The hashpower rental marketplace NiceHash, which was hacked in Dec. 2017, says it may not be able to fulfill its pledge to fully reimburse affected users.
In a blog post published on Dec. 18, NiceHash said its repayment program would be frozen at its current level of 82% successful reimbursement and that its promise to repay 100% of lost funds will not be realized “in the foreseeable future.”
No time estimates for possible eventual repayment
Established in 2014, NiceHash is a marketplace that brokers between miners and investors, allowing owners of mining hardware to rent out their hash power to interested parties.
In Dec. 2017, the service lost over $60 million in Bitcoin (BTC) in a major hack. It subsequently pledged to fully reimburse affected users, launching a repayment program in Feb. 2018.
According to NiceHash, 82% of lost funds have by now been successfully reimbursed, yet despite having been committed to periodically repay the outstanding balance, the company now says it cannot uphold this commitment:
“We have been repaying the old balance to our users through our fees and thus cutting our income.

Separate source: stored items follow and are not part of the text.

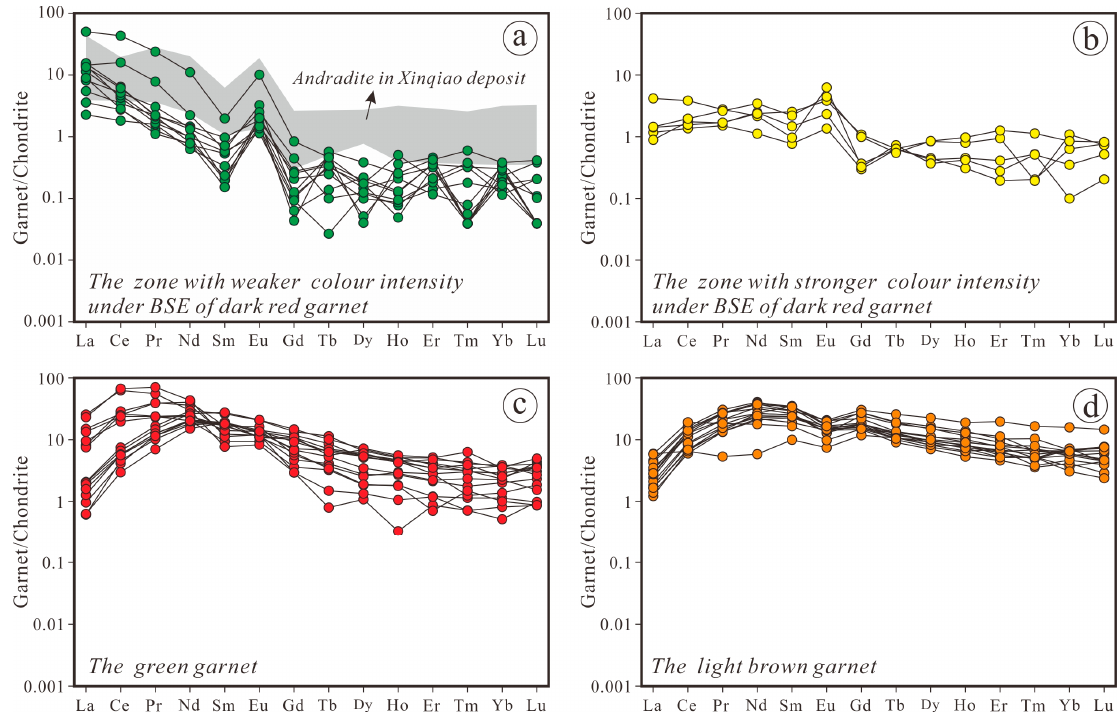
Figure 9. Chondrite-normalized REE patterns of garnets from Yongping. Samples were normalized to the C1 values of Sun and McDonough [65]. The field of Xinqiao andradite is from [64]. ( a ) Zone with stronger color intensity under BSE of dark red garnet; ( b ) zone with weaker color intensity under BSE of dark red garnet; ( c ) green garnet; ( d ) light brown garnet.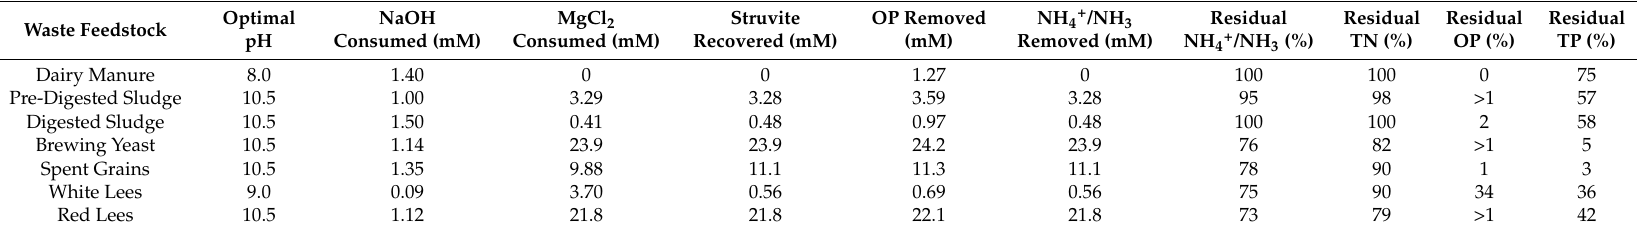
Table 2. Theoretical estimates of struvite recovery and residual total nitrogen (TN) and total phosphorus (TP) concentrations from post-HTL ACPs of select waste feedstocks based on equilibrium chemistry modeling using Visual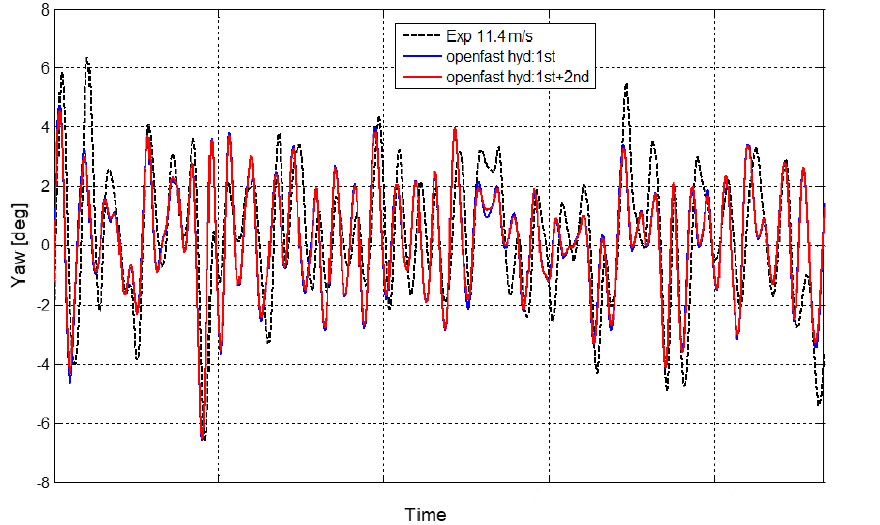
Figure 14. Yaw response of SATH 10MW under turbulent wind with average of 11.4ms − 1 and irregular waves with H s = 3 . 0m and T p = 10 .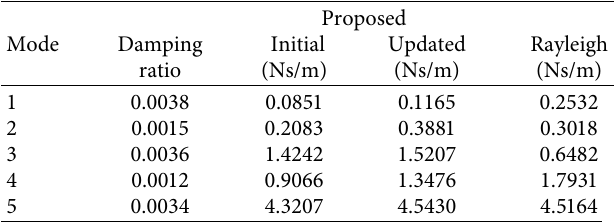
Table 11: Values of the diagonal elements of modal damping matrix for the first 5 modes before and after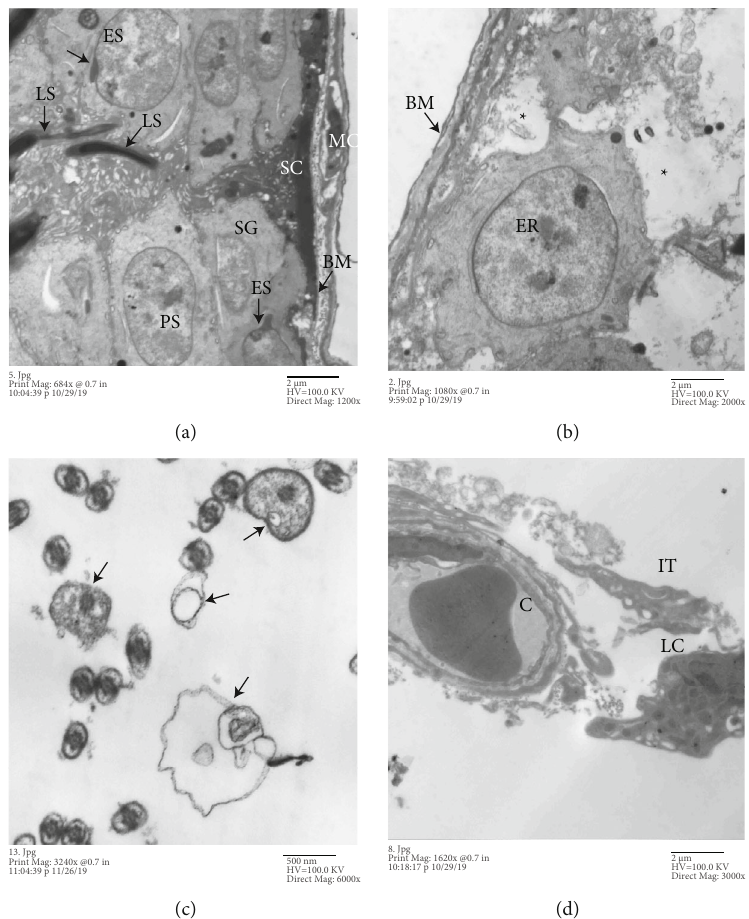
Figure 6: Electron micrographs of a seminiferous tubule of the MTX-treated group. (a) Distracted basement membrane (BM) with damaged myoid cells (MC), spermatogonia (SG) separated from the basement membrane, damaged Sertoli cells (SC) with a dark, shrunken nucleus, primary spermatocyte (PS), early spermatids (ES) with an abnormal acrosomal cap (arrowhead), and late spermatids (LS). (b) Necrosis and disappearance of certain stages of germ cells with cellular debris, widening of intercellular spaces in between ( ∗ ) and loss of Sertoli cells, and early spermatid (ER) with an acrosomal cap. (c) Transverse sections of distorted and malformed sperms in the lumen of the seminiferous tubules (arrows). (d) Abnormal wide interstitial tissue (IT) with degenerated Leydig cell (LC) and blood capillary(C) ((a): TEM, × 1200; (b): × 2000, (c): × 6000; and (d):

Our income and thus Repayment program assets are subject to taxation. The current state of the Repayment program is at 100,04% of the original loss value in our accounting books.”
NiceCash adds that the decision was taken in order to allow it to stay in business with enough cash flow for the future development of its services.
The company says it will continue with the legal procedures tied to the repayment program and that should the market see “a positive development” in 2020, it will resume its reimbursement efforts.
All information regarding the repayment program will meanwhile remain visible in users’ wallets, but as of now, the firm says it is unable to give any time estimates for possible eventual reimbursement.
Easy access mining
This spring, as part of an overview of students’ crypto mining, Cointelegraph reported on the popularity of Nicehash and similar services that offer a low-barrier entry point to mining for those without access to sophisticated hardware.
Notwithstanding his access to “free” (campus) electricity, one interviewee — a University of Mississippi pharmaceutical sciences student — nonetheless told Cointelegraph he had eventually been forced to abandon mining because of the continuously high strain on processing power and “overinflated” GPU prices.